Later in the day, during a combing operation in one of the nearby neighbourhoods, an SDF Special Forces fighter was shot dead by an IS gunman, who was himself killed after his hideout was blown up by SDF forces.

=== 29 January ===
A group of 3 IS suicide bombers took 4 civilians hostage, including the head of the neighbourhood, in the Kumin neighbourhood of Hasakah. The building they had occupied was quickly surrounded by SDF fighters. This happened after clashes renewed in the areas surrounding the prison. SDF fighters, under the supervision of American forces, later launched an operation to free the prisoners. Two of the IS bombers killed themselves and the third was shot dead by SDF forces. Six other IS fighters were arrested during raids.

Later in the day, 5 IS fighters were killed in clashes with SDF forces in the al-Sina'a prison. Shortly after, the IS Emir 'Abu Abaida' and a group of 20 other fighters surrendered to SDF forces at the al Sina'a prison.

=== 30–31 January ===
Clashes continued for another day. On 30 January, the SDF regained full control of the Al-Sina'a Prison and the surrounding neighborhoods, ending the 10-day-long battle.
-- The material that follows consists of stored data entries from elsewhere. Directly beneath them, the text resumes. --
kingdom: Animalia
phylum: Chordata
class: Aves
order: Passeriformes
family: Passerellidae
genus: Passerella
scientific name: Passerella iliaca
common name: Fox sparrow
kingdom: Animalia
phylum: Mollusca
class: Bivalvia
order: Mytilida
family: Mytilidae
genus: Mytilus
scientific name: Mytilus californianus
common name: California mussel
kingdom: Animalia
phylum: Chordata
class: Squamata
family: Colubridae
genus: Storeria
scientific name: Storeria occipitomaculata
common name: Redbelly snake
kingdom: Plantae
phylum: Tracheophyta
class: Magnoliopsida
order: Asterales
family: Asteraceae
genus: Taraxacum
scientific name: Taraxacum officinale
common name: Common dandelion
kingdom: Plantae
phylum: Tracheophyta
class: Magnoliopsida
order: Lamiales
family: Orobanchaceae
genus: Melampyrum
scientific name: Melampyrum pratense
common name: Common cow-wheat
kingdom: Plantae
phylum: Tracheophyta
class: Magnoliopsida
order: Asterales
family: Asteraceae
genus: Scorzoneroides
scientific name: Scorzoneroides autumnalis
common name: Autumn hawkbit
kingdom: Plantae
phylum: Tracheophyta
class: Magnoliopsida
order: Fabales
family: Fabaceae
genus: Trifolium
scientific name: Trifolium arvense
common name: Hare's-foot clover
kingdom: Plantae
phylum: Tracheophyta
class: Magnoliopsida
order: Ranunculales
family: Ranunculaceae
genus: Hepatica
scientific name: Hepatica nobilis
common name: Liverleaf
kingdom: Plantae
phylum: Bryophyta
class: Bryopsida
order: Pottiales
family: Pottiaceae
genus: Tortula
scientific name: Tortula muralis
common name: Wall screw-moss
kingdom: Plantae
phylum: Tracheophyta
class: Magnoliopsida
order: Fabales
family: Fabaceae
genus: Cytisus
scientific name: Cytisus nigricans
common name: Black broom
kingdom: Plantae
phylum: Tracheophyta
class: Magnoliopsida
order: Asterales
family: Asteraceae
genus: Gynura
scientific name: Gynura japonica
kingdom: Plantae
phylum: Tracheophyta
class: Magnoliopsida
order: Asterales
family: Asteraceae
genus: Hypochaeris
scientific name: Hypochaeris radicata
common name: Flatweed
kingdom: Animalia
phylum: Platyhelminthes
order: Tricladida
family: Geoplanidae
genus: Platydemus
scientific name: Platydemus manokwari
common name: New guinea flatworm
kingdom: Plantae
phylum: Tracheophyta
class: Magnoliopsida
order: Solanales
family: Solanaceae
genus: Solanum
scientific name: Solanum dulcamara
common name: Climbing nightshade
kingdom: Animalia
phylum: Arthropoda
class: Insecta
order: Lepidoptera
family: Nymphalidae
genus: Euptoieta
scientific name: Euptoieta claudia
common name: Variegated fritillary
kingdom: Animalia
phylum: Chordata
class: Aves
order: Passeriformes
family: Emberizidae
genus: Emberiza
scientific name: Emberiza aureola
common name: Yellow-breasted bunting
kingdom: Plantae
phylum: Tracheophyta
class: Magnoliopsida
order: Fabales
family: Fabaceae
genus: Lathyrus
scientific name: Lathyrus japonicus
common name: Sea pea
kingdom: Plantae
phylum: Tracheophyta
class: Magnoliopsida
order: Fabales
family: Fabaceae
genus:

Another 4 SDF fighters were killed, while 3 more IS militants were arrested. Early on 31 January, the SDF announced that they had regained full control of the area.

Afterward, SDF forces swept the city and the neighboring towns for additional IS militants. The prison break attack had been the largest, deadliest battle involving IS in the region since early 2019, when they lost their last stronghold.